Welcome to our weekly market update for the Reno and Sparks, Nevada area.
Interest rates rose again to 5.05% on a 30 year fixed rate with .7 of a point according to Freddie Mac. This is a dramatic jump from 4.81% last week and the highest interest rate since April 2010. A mortgage
amount of $200,000 at last week’s rate would be around $1,050 per month. At this week’s rate it would be $1,079 per month. Now would be a good time to speak with a lender regarding locking in your rate or asking if they think the rates will drop within the coming weeks.
In the Reno/Sparks market there were 104 residential sales from 2/4-2/10. 36% of these were Bank Owned/Corporate Sales, 38% were short sales, 26% were normal owner resale, and 1 relocation. That’s pretty typical for our current market with distressed sales leading the way. The average sale price to list price ratio was 95% which continues the trend from 2010.

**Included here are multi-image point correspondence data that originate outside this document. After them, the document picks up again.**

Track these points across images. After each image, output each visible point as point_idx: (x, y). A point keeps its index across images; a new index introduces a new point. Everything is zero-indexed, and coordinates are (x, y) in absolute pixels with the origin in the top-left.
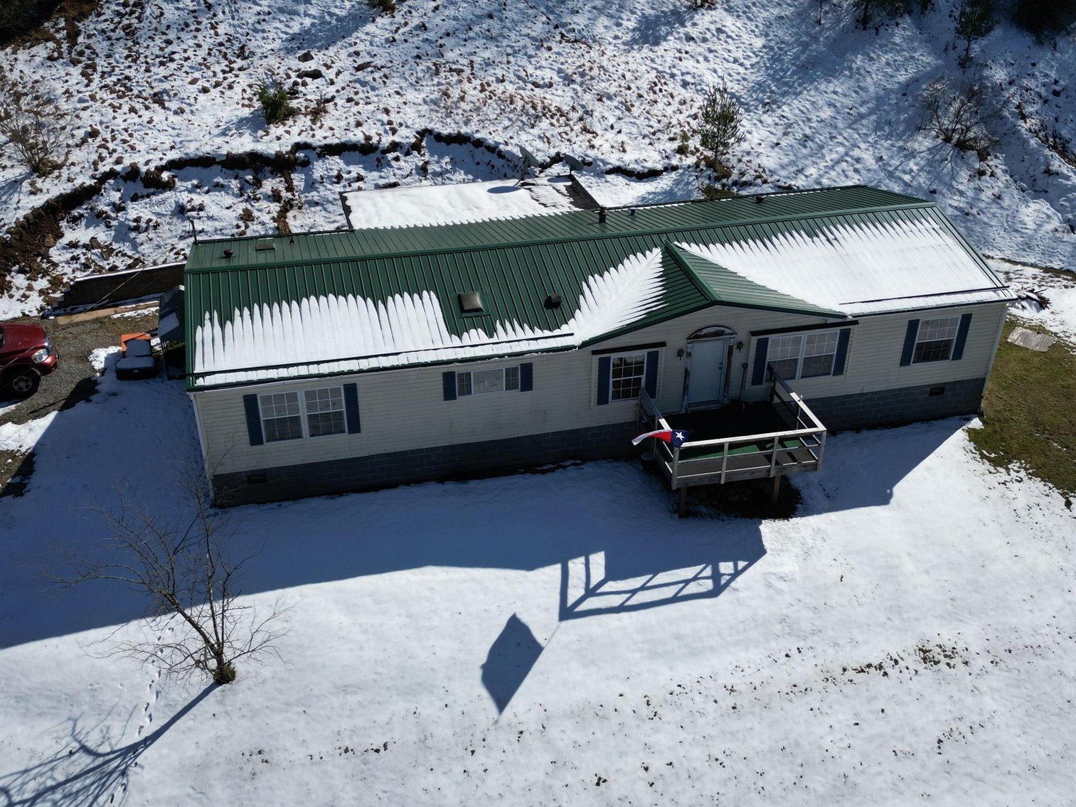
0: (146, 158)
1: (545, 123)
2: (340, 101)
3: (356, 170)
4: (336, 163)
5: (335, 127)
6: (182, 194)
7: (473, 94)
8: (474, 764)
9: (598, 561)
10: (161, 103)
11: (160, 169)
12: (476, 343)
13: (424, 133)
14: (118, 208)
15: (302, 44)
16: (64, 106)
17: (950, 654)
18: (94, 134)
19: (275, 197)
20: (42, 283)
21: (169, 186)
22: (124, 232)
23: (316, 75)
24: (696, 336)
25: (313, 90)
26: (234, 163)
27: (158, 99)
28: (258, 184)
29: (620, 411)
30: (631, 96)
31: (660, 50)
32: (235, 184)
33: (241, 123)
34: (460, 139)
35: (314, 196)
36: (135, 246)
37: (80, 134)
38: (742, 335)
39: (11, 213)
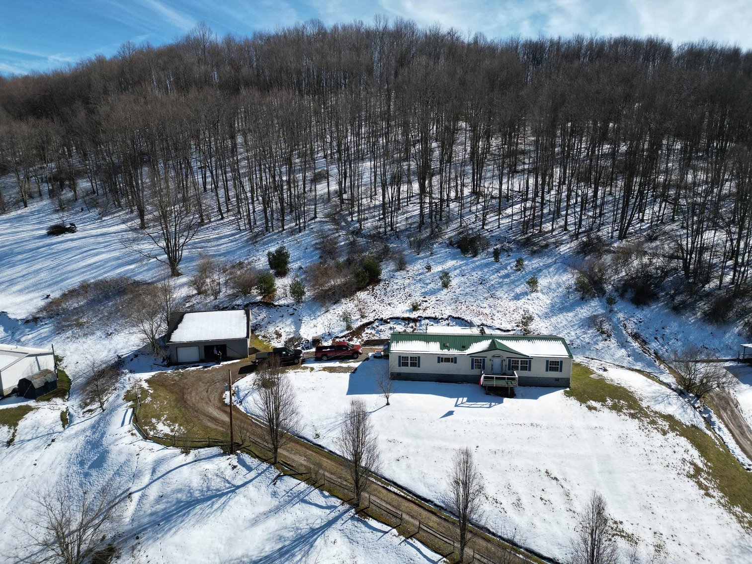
0: (385, 316)
2: (431, 308)
3: (432, 323)
4: (427, 321)
5: (429, 313)
6: (391, 325)
8: (431, 424)
9: (465, 399)
10: (390, 305)
11: (388, 319)
12: (445, 351)
13: (449, 316)
14: (377, 327)
15: (424, 294)
16: (369, 304)
17: (537, 425)
18: (375, 311)
19: (412, 327)
20: (360, 340)
21: (389, 323)
22: (378, 332)
23: (426, 301)
24: (494, 356)
25: (425, 305)
26: (404, 319)
27: (389, 304)
28: (409, 324)
29: (476, 372)
30: (507, 312)
31: (519, 302)
32: (403, 324)
33: (407, 311)
35: (421, 328)
36: (380, 335)
37: (372, 310)
38: (505, 358)
39: (356, 325)
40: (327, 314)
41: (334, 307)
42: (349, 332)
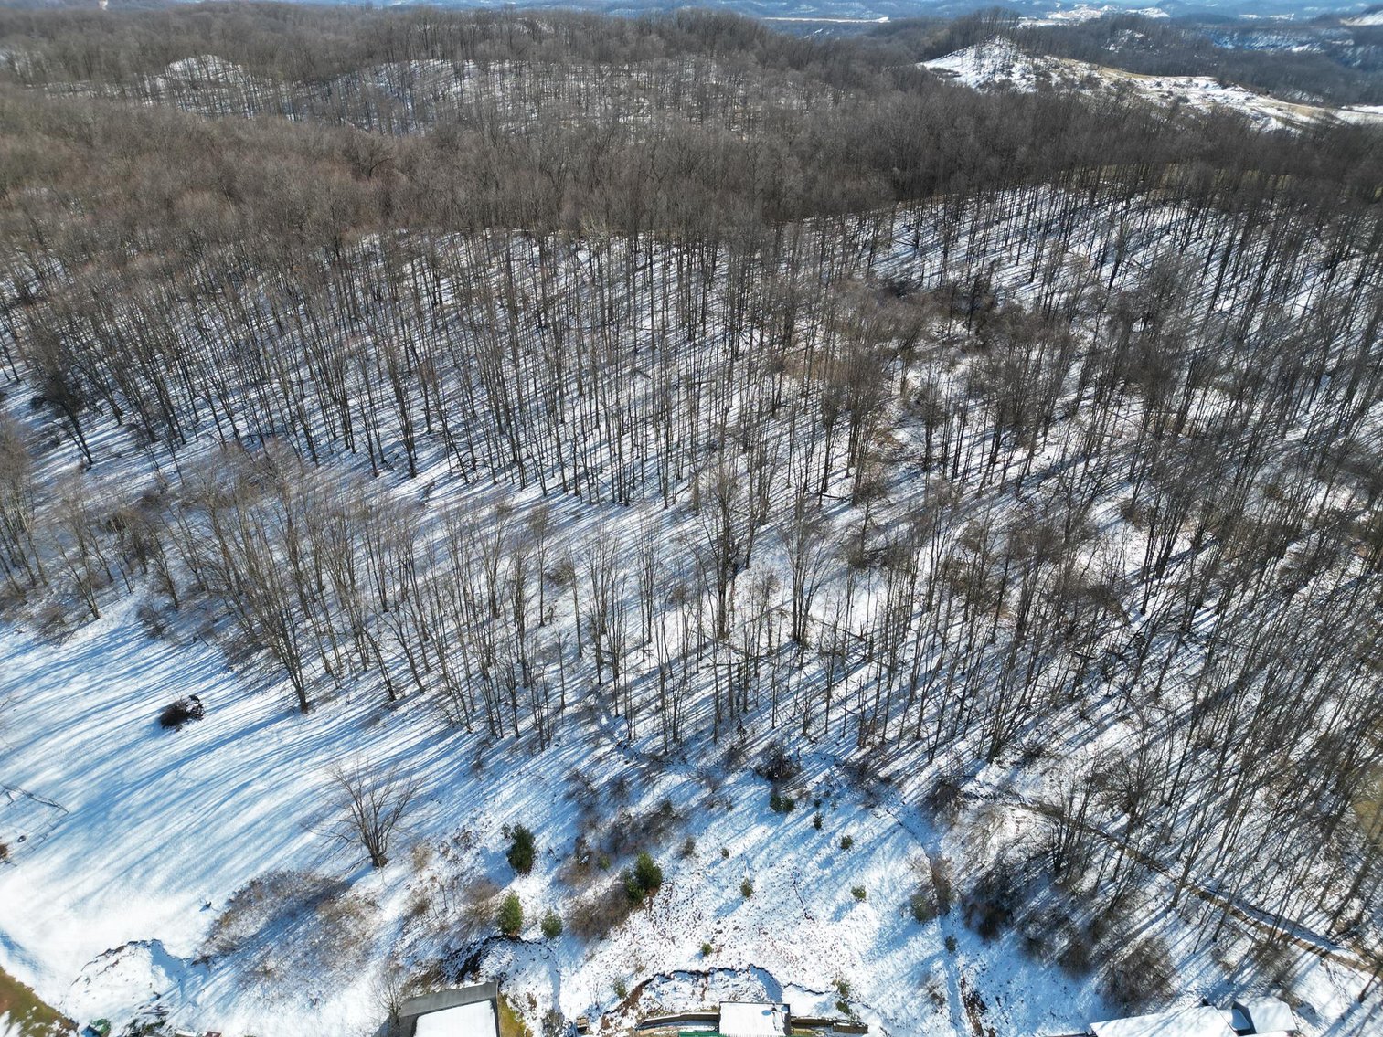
0: (667, 970)
1: (789, 966)
2: (726, 946)
3: (727, 977)
4: (721, 975)
5: (723, 959)
6: (675, 983)
7: (770, 948)
10: (674, 942)
11: (671, 973)
13: (750, 965)
14: (658, 986)
15: (719, 914)
16: (647, 941)
18: (654, 955)
19: (702, 985)
21: (673, 979)
22: (660, 995)
23: (721, 932)
25: (720, 939)
26: (692, 973)
27: (673, 940)
28: (698, 981)
32: (692, 981)
33: (696, 957)
34: (761, 969)
36: (661, 1000)
37: (651, 955)
39: (630, 987)
40: (592, 963)
41: (601, 946)
42: (621, 1001)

In national real estate news there are big happenings with your favorite GSE’s Fannie and Freddie… The Obama Administration is currently looking at options to phase out the two giants… The three current options are largely private, hybrid with federal emergency role, and hybrid with full-time federal reinsurance role….. While this is the best option in the long run there will be higher costs and fees to home buyers in the near future…. Regulators want to require 20% down while most banks push for 10% but wait… Wells Fargo wants 30% down for guaranteed loans.
While nothing is set in stone it looks like those of us who have adjusted to the new norm of real estate will have more to learn.